LA KRIPTONITA DE PEDRO MIGUEL
La kriptonita de Pedro Miguel no son los baches ni los montones de basura acumulados en las esquinas. Su verdadera kriptonita es el vacío institucional heredado de las dos últimas administraciones municipales de Morena en Coatzacoalcos.
El alcalde ha llegado a trabajar, a operar y a administrar, pero, sobre todo, a corregir el abandono crónico en el que se encontraban los servicios municipales. Todos queremos resultados inmediatos; sin embargo, ante el olvido padecido, resulta imposible resolver los problemas a gran velocidad.
La kriptonita de Pedro Miguel es, justamente, tener que responder y atender los graves problemas de Coatza. Su kriptonita es la herencia que recibió. El asunto es que, si no logra solucionarlos conforme pasen los meses de su administración, entonces él se convertirá en su propia kriptonita.

SERÁ VERDAD EL COATZA III
El anuncio de que el Nuevo Puente Coatzacoalcos III iniciará su construcción en abril de 2026 es una excelente noticia que promete transformar la dinámica de una región vital. Más allá de las cifras impresionantes —una inversión de 4,600 millones de pesos, 6,390 empleos generados y un ahorro de 40 minutos en traslados— este proyecto representa una apuesta clara y tangible por el desarrollo del sur de Veracruz.
En una zona con intensa actividad industrial y logística, donde los cuellos de botella frenan la productividad y la calidad de vida, este puente de 2.6 kilómetros será mucho más que una estructura de concreto. Será el símbolo de una conectividad renovada, un acelerador económico y un respiro para los casi 455,000 habitantes de la zona, que llevan años padeciendo la congestión crónica.
La planeación detallada, con un presupuesto inicial asignado y un cronograma de tres años, transmite seriedad y compromiso. No es una promesa vaga, sino un proyecto con fechas y montos definidos, que conectará estratégicamente la avenida 2000 con la crucial carretera Transístmica.
Esta es la infraestructura que demanda el México del presente: obras que unen territorios, dinamizan economías regionales y mejoran la vida cotidiana de las personas. El Puente Coatzacoalcos III es una inversión en eficiencia, seguridad y progreso compartido. Su construcción no solo acortará distancias; acercará a la región a un futuro con mayor competitividad y bienestar. Una obra necesaria, por fin en el horizonte.

VOLVERÁN A HACER LA OBRA
El escándalo del tramo Pajapan-Cerritos es el clásico caso de corrupción que opera con total impunidad: recursos federales gestionados por Esteban Bautista cuando era diputado federal terminan en una obra deficiente ejecutada por Consultores en Ingeniería de Xalapa S.A. de C.V. Ahora, el ORFIS, tras una nueva opinión técnica, lleva el caso a la Fiscalía Anticorrupción para perseguir un daño patrimonial.

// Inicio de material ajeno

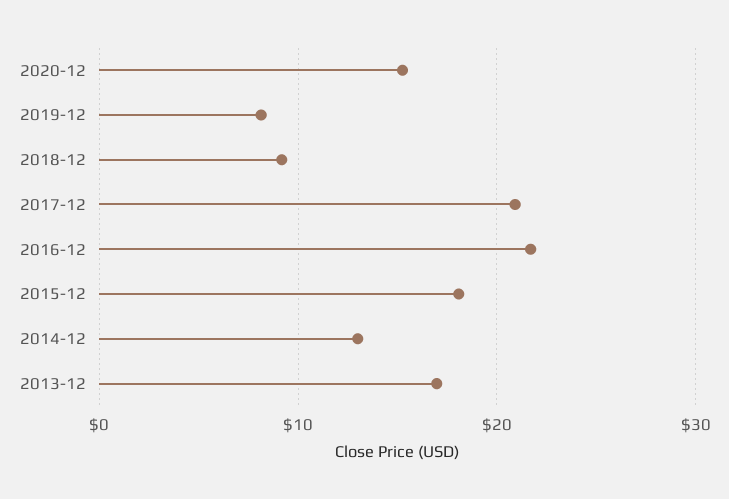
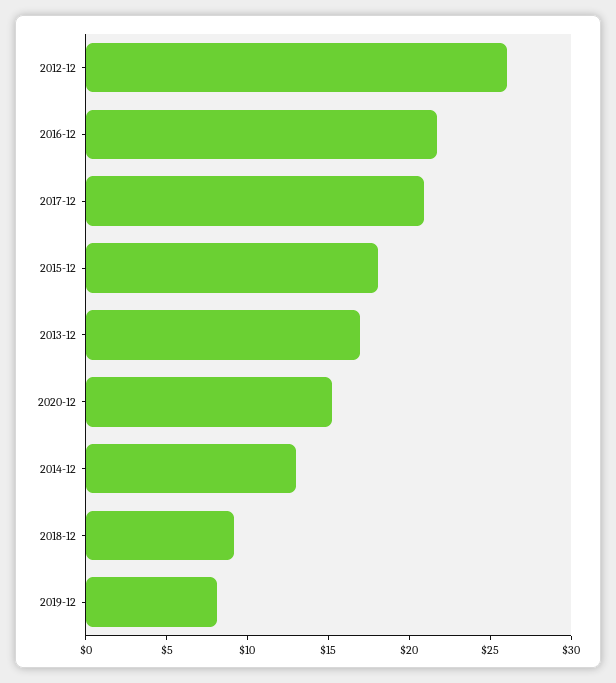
  {
    "2020-12": 15,
    "2019-12": 8,
    "2018-12": 9,
    "2017-12": 21,
    "2016-12": 22,
    "2015-12": 18,
    "2014-12": 13,
-   "2013-12": 17
+   "2013-12": 17,
+   "2012-12": 26
  }

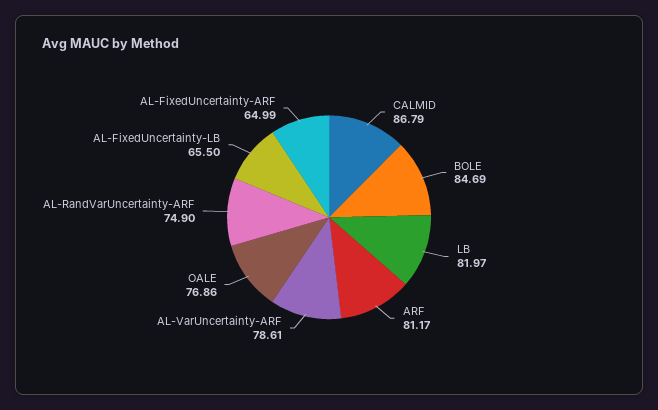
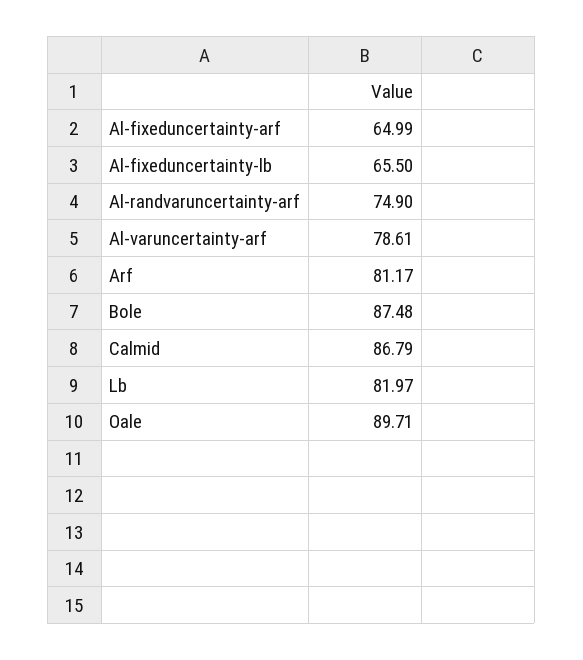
  {
    "CALMID": 86.79,
-   "BOLE": 84.69,
+   "BOLE": 87.48,
    "LB": 81.97,
    "ARF": 81.17,
    "AL-VarUncertainty-ARF": 78.61,
-   "OALE": 76.86,
+   "OALE": 89.71,
    "AL-RandVarUncertainty-ARF": 74.9,
    "AL-FixedUncertainty-LB": 65.5,
    "AL-FixedUncertainty-ARF": 64.99
  }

Lo crucial aquí es el mecanismo de justicia que se activa. No se trata solo de una auditoría, sino de una acción penal que busca obligar a la empresa a repavimentar con dinero propio, del kilómetro 19+720 al 21+690. La denuncia ciudadana (carpeta 671/2024) fue el detonante, demostrando que la vigilancia social es fundamental.
Este proceso es una prueba de fuego. Si la Fiscalía actúa con contundencia, enviará un mensaje claro: la corrupción en obra pública ya no será un mero desfalco impune, sino un delito que se paga dos veces: con la cárcel y con la obligación de corregir, con fondos privados, el perjuicio causado a una docena de comunidades. La justicia exige que el pavimento dure más que la impunidad.